True, our world wasn’t perfect. It was terrible — red in tooth and claw — but it was also beautiful. Weren’t pain and death essential to evolution which had led to sentient beings and moral consciousness? Weren’t they inherent to what it means to be human? Wasn’t evolution part of God the Creator’s plan? Why couldn’t the Church accept the idea of a God with self-imposed limitations? After all, wasn’t this consistent with the granting of free will which means that not all that happens is God’s will? And wasn’t free will a necessary correlate of sin – a choice to not act in accordance with the two great commandments?1 Wasn’t a God with self-imposed limitations preferable to one who intervened whimsically to cure or not cure, to kill or save?

It was only by answering all these questions with a heartfelt “Yes!” that I felt able to come back to the Church, even though I knew that my views would be regarded as heretical by many. But why come back at all? Because I craved a loving empathetic God who could share my life in all its dimensions and give me the opportunity for spiritual renewal in life, spiritual resurrection in life, and refresh my desire to live according to the two great commandments.

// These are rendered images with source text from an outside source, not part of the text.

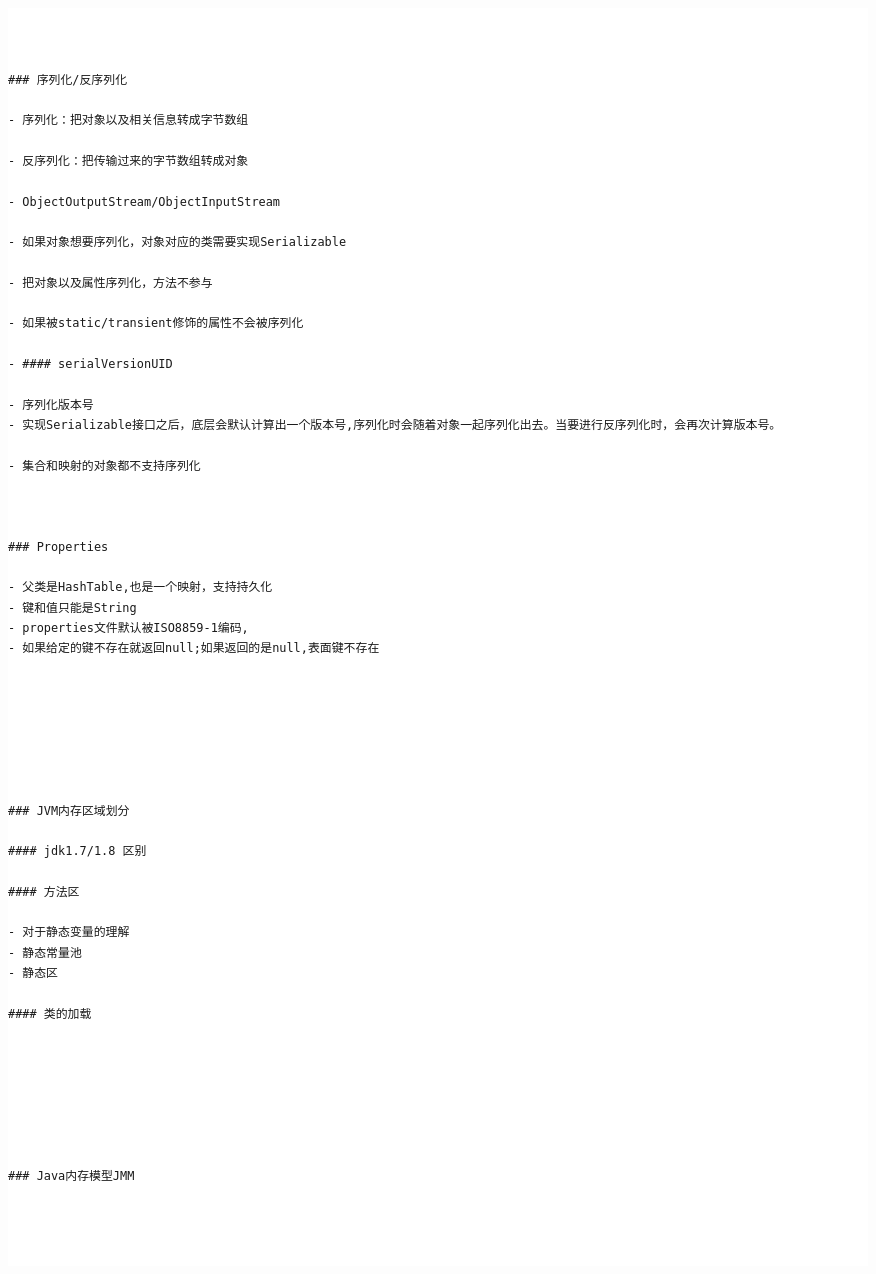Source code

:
   ```



### 序列化/反序列化

- 序列化：把对象以及相关信息转成字节数组

- 反序列化：把传输过来的字节数组转成对象

- ObjectOutputStream/ObjectInputStream

- 如果对象想要序列化，对象对应的类需要实现Serializable

- 把对象以及属性序列化，方法不参与

- 如果被static/transient修饰的属性不会被序列化

- #### serialVersionUID

  - 序列化版本号
  - 实现Serializable接口之后，底层会默认计算出一个版本号,序列化时会随着对象一起序列化出去。当要进行反序列化时，会再次计算版本号。

- 集合和映射的对象都不支持序列化



### Properties

- 父类是HashTable,也是一个映射，支持持久化
- 键和值只能是String
- properties文件默认被ISO8859-1编码,
- 如果给定的键不存在就返回null;如果返回的是null,表面键不存在







### JVM内存区域划分

#### jdk1.7/1.8 区别

#### 方法区

- 对于静态变量的理解
- 静态常量池
- 静态区

#### 类的加载







### Java内存模型JMM





  ```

Imago Dei – created in the image of God

Genesis 1:27 tells us we are created in the image of God. But is that all of us? How do we imagine God? Do we depart from that image? Is God preternaturally beautiful and perfect – omnipotent, omniscient and omnipresent? Are we, the disabled, really in the image of God or are we flawed products, seconds as it were?

But once you admit the possibility of a God with limitations, it becomes possible to imagine a God like one, and indeed all, of us. A “sip pull” God as envisaged by Nancy Eiesland – a quadriplegic God who moves his wheelchair by sucking or blowing on a tube. This not so much a fractal God as a mosaic one who is a composite of the whole human condition – so all of us can see ourselves in the image of God. For us and our salvation he became truly human.

This is easy to do for bodily disabilities, but more challenging for psycho-social ones. Can we construct a God with cognitive disabilities, schizophrenia or dementia, a neuro-divergent God?

The radically empathetic God and the suffering of the disabled

A complement, or alternative, to the mosaic God is the radically empathetic God. Jurgen Moltmann wrote: “A God who cannot suffer is poorer than any man. For a God who is incapable of suffering is a being who cannot be involved. Suffering and injustice do not affect him. And because he is so completely insensitive, he cannot be affected or shaken by anything. He cannot weep, for he has no tears. But the one who cannot suffer cannot love either.” Where was God in the Concentration Camps, he asked, “God was present and suffered with the victims. Their death cries were his”.

For me, this is an intensely powerful image – God might not be able to reverse suffering, but he can envelop us with his full understanding of us, suffer with us and grant us the grace to live with what can’t be changed. And in the words of Ecclesiastes “enjoy our work” here on earth.

A (very) personal eschatology and resurrection

We know that Christ will come again.

But will that be a physical return? Will the physical world be returned to a prelapsarian (non-evolutionary) state – innocent and unspoiled where the wolf will lie down with the lamb, the leopard with the kid, the lion with the calf (Isiah 11 6) and where none will starve or die? Will this all happen at moment in time — the last trump — following Armageddon?

Does this mean that the disabled will be “restored” on Resurrection to perfection, even if their disability has been life-long? Some people with disabilities, and their loved ones, would live in that hope and find intense comfort in it. But what does this say to those who feel that their disability is essential to their individual essence?

Are there other ways of viewing end times and resurrection? One way that I have found helpful is to think of the end times, and Resurrection, as continuous and personal. By following the Lord we can experience rebirth in life. As we die our physical world ends. But with the Grace of God we enter his presence and the most deep and intense relationship, oneness, with him, our loved ones and the whole Creation. That is my hoped for Resurrection.